Again in this case, the solution was improved. This time, however, the solution was expanded.
Finally, questions that are the top used are looked over even if their stats indicate it is a good question. These items often receive improved feedback, revised solutions, and updated art to increase the experience of the tens of thousands of students seeing it each semester. For example, the following physics question was updated throughout.
The question stem was simplified and the labels in the figure were made more clear.
Improvement does not end with just question content. We have always been careful to store more data than we knew what to do with in the moment. We can use previous years’ data as a benchmark when we find new ways to compile and analyze data.
This year, we refined the process for pulling the data so it can be more efficient. We also have more characterization of feedback this year, such as how often the default tab gets triggers per question is new (this helps us to identify items that need more specific feedback).

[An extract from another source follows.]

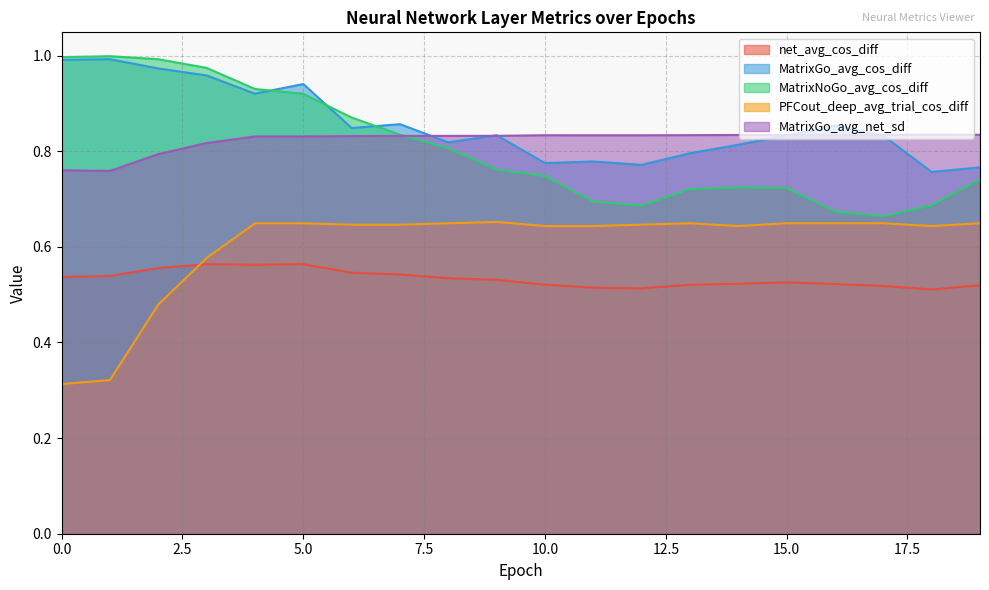

What is the average value of the MatrixGo_avg_cos_diff series?

0.9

Eventually, we plan to allow the script to run continuously so we’ll have the most up-to-date information possible about the quality of our question libraries. For example, we might run periodic review on each new question after enough students to be statistically significant have tried it, instead of waiting until the end of the academic year. As we improve the periodic review process, we have even better tools to keep improving the content we provide for professors and students.